Description of the task: From the data that follows, print exactly the lines starting at the one containing "63: (700, 401, 0.79)" and ending at the one containing "22: (653, 82, 3.34)"; include both of them and nothing more.

Data for the task:
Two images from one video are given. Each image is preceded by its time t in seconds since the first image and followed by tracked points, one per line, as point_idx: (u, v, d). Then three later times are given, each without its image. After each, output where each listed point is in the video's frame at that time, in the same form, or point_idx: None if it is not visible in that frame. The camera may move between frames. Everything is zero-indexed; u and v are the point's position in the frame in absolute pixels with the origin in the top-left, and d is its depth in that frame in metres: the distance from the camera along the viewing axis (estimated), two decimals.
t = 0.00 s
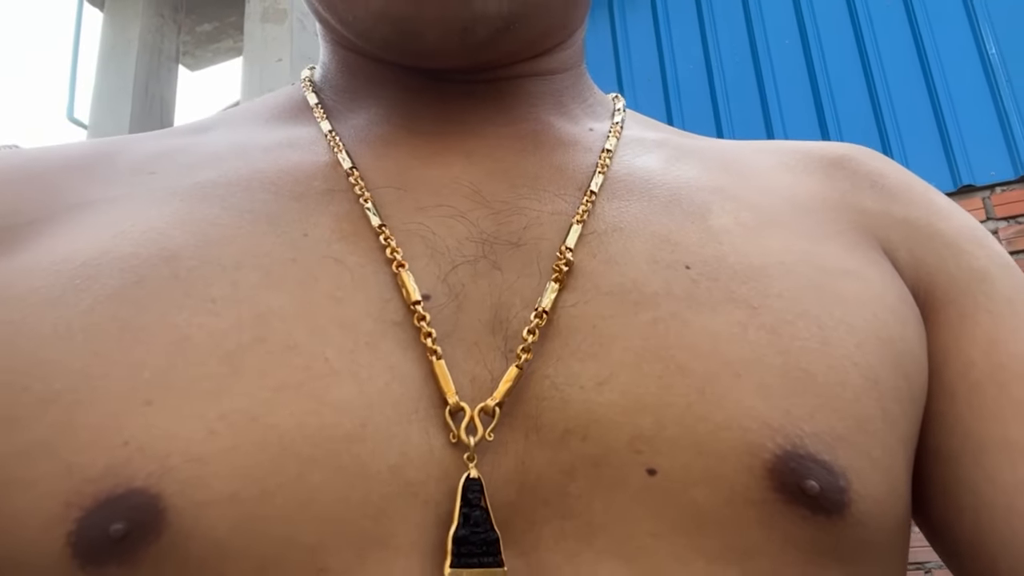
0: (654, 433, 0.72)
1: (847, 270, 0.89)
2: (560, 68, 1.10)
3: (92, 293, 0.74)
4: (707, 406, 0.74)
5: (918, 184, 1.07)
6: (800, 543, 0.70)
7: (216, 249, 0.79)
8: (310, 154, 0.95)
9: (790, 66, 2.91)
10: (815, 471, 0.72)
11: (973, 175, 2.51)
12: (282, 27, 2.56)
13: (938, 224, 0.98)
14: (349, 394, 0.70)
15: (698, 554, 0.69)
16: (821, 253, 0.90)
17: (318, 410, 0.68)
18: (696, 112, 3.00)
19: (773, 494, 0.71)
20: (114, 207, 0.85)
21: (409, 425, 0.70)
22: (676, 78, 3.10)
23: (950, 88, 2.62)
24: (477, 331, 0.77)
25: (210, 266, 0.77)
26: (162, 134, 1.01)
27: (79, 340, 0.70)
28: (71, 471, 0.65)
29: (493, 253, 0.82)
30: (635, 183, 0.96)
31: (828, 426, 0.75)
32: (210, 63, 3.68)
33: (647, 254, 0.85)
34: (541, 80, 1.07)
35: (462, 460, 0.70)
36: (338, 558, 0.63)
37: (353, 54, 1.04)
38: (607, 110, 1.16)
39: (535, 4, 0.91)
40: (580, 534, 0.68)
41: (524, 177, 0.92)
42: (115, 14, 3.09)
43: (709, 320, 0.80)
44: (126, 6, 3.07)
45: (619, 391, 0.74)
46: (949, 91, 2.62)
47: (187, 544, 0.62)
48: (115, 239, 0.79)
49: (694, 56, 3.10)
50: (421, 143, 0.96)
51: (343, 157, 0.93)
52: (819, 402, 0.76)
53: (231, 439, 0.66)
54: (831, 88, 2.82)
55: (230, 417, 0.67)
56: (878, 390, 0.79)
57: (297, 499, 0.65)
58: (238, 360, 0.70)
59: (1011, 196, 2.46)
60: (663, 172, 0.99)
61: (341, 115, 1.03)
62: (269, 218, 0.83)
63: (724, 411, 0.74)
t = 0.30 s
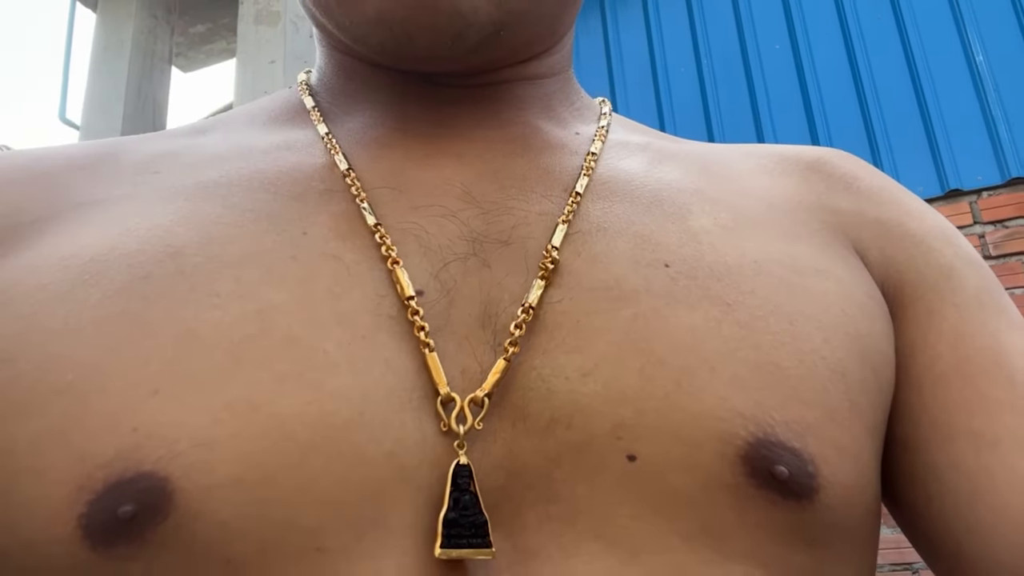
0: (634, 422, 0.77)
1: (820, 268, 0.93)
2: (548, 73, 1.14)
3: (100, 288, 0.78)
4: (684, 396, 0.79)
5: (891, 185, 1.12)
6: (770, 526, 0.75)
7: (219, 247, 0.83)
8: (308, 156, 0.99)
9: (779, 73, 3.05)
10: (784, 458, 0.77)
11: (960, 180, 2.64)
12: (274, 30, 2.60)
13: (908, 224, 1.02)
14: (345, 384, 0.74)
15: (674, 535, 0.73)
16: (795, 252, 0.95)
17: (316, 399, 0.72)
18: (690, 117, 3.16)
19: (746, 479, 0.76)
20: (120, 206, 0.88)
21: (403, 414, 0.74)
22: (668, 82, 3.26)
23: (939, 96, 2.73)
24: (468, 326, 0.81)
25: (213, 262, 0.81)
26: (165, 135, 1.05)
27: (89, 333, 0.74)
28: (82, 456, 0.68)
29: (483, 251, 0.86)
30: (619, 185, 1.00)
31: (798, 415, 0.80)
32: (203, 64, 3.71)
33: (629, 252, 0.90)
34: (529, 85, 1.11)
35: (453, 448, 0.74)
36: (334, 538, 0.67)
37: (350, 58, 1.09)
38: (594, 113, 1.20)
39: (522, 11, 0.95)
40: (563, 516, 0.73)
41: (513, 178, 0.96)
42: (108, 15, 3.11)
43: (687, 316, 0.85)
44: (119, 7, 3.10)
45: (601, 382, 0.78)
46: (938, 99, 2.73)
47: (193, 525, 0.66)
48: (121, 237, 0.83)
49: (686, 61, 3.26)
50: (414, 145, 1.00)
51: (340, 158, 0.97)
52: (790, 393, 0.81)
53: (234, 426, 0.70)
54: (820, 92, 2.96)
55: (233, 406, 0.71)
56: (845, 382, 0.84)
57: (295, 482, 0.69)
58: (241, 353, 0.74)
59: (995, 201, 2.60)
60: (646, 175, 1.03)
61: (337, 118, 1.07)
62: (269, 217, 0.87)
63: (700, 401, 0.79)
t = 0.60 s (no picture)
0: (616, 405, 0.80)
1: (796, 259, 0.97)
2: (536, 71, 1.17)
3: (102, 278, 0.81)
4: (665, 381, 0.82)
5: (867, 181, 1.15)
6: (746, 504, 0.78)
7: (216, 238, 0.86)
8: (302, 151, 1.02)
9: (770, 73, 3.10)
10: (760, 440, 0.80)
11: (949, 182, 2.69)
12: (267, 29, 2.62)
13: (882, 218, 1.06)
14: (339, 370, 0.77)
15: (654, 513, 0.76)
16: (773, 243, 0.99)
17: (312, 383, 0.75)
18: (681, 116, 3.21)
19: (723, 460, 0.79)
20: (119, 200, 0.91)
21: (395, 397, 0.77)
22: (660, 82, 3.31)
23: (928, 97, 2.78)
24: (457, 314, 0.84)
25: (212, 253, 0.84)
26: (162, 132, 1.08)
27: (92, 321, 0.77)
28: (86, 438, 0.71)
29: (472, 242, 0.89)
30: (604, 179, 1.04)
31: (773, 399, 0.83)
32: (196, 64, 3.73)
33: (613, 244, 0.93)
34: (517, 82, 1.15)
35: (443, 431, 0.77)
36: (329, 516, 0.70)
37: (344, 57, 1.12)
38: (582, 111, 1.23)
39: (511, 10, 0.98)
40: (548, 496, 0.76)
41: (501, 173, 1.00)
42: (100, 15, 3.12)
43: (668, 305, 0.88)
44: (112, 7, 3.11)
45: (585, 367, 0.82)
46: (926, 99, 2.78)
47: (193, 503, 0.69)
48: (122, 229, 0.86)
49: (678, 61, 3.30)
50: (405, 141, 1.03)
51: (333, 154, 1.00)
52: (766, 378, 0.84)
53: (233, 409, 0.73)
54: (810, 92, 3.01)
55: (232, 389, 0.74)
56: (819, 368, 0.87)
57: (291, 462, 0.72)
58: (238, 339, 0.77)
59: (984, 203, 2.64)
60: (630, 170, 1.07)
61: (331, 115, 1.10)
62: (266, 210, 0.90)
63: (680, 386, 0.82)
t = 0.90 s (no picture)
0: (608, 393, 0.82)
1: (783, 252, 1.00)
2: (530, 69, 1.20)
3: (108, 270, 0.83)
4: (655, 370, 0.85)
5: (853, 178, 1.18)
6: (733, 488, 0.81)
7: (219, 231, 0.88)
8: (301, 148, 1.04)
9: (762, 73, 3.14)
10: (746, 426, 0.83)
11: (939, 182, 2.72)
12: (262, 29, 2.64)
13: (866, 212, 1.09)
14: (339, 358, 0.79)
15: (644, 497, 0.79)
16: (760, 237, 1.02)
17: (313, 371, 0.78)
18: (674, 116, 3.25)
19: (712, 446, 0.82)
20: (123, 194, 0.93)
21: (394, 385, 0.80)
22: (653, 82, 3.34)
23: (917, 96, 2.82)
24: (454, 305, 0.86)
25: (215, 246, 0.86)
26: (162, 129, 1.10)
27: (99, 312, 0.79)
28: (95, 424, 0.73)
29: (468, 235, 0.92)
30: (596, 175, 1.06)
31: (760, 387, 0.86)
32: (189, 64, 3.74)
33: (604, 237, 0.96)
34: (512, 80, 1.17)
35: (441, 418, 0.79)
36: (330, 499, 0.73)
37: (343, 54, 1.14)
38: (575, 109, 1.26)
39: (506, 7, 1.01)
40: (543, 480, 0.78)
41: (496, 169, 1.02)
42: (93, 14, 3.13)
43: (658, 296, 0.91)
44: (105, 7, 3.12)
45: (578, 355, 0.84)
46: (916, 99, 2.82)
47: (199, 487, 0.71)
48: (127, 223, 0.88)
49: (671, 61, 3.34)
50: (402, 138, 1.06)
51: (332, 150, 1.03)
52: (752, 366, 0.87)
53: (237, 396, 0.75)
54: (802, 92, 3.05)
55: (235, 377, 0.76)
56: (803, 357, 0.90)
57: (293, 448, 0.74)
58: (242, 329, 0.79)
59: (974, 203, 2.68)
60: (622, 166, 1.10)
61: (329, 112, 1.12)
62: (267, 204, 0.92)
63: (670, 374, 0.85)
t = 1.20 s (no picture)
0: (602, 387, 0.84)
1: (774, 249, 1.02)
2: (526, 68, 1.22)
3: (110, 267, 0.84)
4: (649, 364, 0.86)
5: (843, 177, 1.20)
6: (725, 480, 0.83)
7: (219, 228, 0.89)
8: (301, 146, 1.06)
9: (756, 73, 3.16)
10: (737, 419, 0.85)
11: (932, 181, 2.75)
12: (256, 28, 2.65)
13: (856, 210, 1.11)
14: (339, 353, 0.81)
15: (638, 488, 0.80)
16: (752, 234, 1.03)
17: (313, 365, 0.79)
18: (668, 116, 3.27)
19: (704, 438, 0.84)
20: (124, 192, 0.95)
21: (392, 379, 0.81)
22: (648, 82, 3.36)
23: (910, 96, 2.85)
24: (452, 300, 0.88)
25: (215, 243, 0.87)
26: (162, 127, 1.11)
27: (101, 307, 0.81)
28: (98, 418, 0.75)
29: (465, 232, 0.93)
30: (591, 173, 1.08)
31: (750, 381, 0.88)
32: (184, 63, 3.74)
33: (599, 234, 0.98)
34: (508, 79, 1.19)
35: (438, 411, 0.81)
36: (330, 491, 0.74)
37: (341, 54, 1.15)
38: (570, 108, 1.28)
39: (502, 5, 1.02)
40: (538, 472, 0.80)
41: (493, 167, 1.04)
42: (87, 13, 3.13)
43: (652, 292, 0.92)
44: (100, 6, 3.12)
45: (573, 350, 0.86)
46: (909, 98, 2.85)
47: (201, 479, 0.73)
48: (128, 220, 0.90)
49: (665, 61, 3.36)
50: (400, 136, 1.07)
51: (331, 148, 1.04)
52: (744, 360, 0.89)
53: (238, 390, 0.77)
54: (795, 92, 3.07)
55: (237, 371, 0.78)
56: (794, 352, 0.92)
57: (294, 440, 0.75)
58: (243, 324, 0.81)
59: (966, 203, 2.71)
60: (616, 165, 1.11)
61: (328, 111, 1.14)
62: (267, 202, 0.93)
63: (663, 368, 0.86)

Task solution:
63: (700, 401, 0.79)
t = 0.60 s (no picture)
0: (616, 405, 0.80)
1: (796, 259, 0.97)
2: (536, 71, 1.17)
3: (102, 278, 0.81)
4: (665, 381, 0.82)
5: (867, 181, 1.15)
6: (746, 504, 0.78)
7: (216, 238, 0.86)
8: (302, 151, 1.02)
9: (770, 73, 3.10)
10: (760, 440, 0.80)
11: (949, 182, 2.69)
12: (267, 29, 2.62)
13: (882, 218, 1.06)
14: (339, 370, 0.77)
15: (654, 513, 0.76)
16: (773, 243, 0.99)
17: (312, 383, 0.75)
18: (681, 116, 3.21)
19: (723, 460, 0.79)
20: (119, 200, 0.91)
21: (395, 397, 0.77)
22: (660, 82, 3.31)
23: (928, 97, 2.78)
24: (457, 314, 0.84)
25: (212, 253, 0.84)
26: (162, 132, 1.08)
27: (92, 321, 0.77)
28: (86, 438, 0.71)
29: (472, 242, 0.89)
30: (604, 179, 1.04)
31: (773, 399, 0.83)
32: (196, 64, 3.73)
33: (613, 244, 0.93)
34: (517, 82, 1.15)
35: (443, 431, 0.77)
36: (329, 516, 0.70)
37: (344, 57, 1.12)
38: (582, 111, 1.23)
39: (511, 10, 0.98)
40: (548, 496, 0.76)
41: (501, 173, 1.00)
42: (100, 15, 3.12)
43: (668, 305, 0.88)
44: (112, 7, 3.11)
45: (585, 367, 0.82)
46: (926, 99, 2.78)
47: (193, 503, 0.69)
48: (122, 229, 0.86)
49: (678, 61, 3.30)
50: (405, 141, 1.03)
51: (333, 154, 1.00)
52: (766, 378, 0.84)
53: (233, 409, 0.73)
54: (810, 92, 3.01)
55: (232, 389, 0.74)
56: (819, 368, 0.87)
57: (291, 462, 0.72)
58: (238, 339, 0.77)
59: (984, 203, 2.64)
60: (630, 170, 1.07)
61: (331, 115, 1.10)
62: (266, 210, 0.90)
63: (680, 386, 0.82)
t = 0.90 s (no picture)
0: (608, 393, 0.82)
1: (783, 252, 1.00)
2: (530, 69, 1.20)
3: (108, 270, 0.83)
4: (655, 370, 0.85)
5: (853, 178, 1.18)
6: (733, 488, 0.81)
7: (219, 231, 0.88)
8: (301, 148, 1.04)
9: (762, 73, 3.14)
10: (746, 426, 0.83)
11: (939, 182, 2.72)
12: (262, 29, 2.64)
13: (866, 212, 1.09)
14: (339, 358, 0.79)
15: (644, 497, 0.79)
16: (760, 237, 1.02)
17: (313, 371, 0.78)
18: (674, 116, 3.25)
19: (712, 446, 0.82)
20: (123, 194, 0.93)
21: (394, 385, 0.80)
22: (653, 82, 3.34)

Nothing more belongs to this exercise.